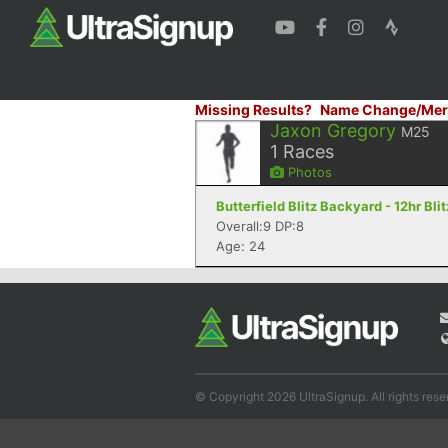
Missing Results?
Name Change/Mer
Jaxon Gregory
M25
1
Races
Photos
Butterfield Blitz Backyard - 12hr Bli
Overall:9 DP:8
Age: 24
© Copyright 2026 UltraSignup. All rights rese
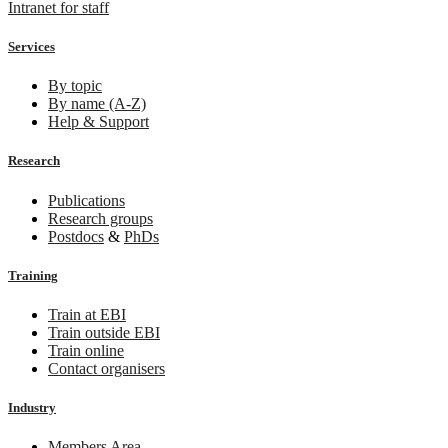
Intranet for staff
Services
By topic
By name (A-Z)
Help & Support
Research
Publications
Research groups
Postdocs
&
PhDs
Training
Train at EBI
Train outside EBI
Train online
Contact organisers
Industry
Members Area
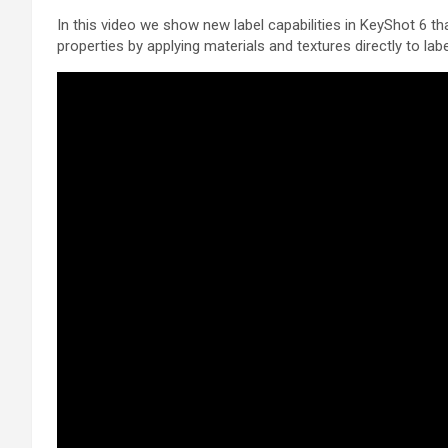
In this video we show new label capabilities in KeyShot 6 
properties by applying materials and textures directly to labe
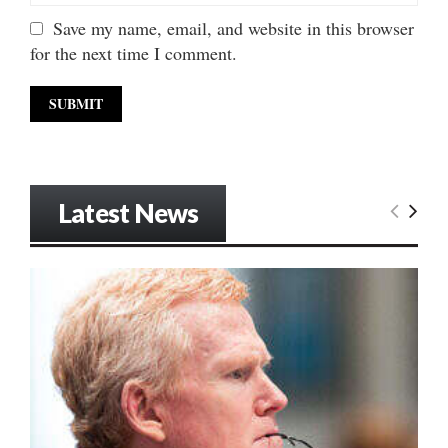
Save my name, email, and website in this browser
for the next time I comment.
Latest News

============

- What the task asks: Count every line above that holds the word "this", and state the number and nothing more.

- Answer section: 2